* _DATASET_
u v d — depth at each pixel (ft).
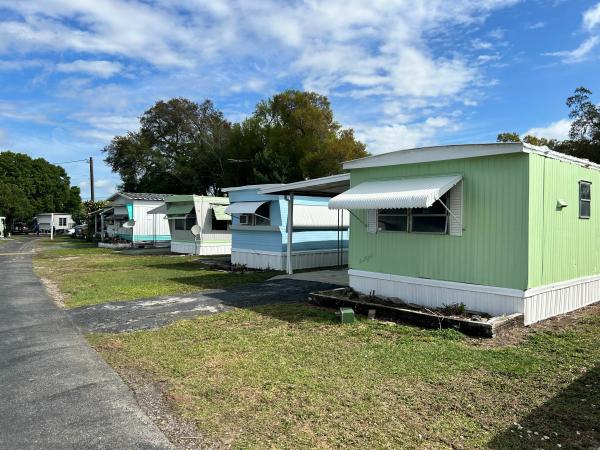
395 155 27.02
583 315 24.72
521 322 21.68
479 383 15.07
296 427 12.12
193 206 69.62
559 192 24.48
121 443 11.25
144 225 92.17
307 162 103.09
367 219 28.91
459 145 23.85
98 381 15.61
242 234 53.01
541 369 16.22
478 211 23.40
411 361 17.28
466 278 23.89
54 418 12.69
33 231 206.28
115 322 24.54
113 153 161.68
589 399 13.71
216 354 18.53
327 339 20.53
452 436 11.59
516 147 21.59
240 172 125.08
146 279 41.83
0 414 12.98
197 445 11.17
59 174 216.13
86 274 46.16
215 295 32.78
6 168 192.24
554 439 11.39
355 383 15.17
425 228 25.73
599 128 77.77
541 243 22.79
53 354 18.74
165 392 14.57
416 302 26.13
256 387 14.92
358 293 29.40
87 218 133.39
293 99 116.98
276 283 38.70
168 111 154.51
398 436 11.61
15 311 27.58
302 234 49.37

* _EXERCISE GOAL_
From the line holding "516 147 21.59" through the final line of the data above, copy every line exactly as written. Include nothing else.

* _REPLY_
516 147 21.59
240 172 125.08
146 279 41.83
0 414 12.98
197 445 11.17
59 174 216.13
86 274 46.16
215 295 32.78
6 168 192.24
554 439 11.39
355 383 15.17
425 228 25.73
599 128 77.77
541 243 22.79
53 354 18.74
165 392 14.57
416 302 26.13
256 387 14.92
358 293 29.40
87 218 133.39
293 99 116.98
276 283 38.70
168 111 154.51
398 436 11.61
15 311 27.58
302 234 49.37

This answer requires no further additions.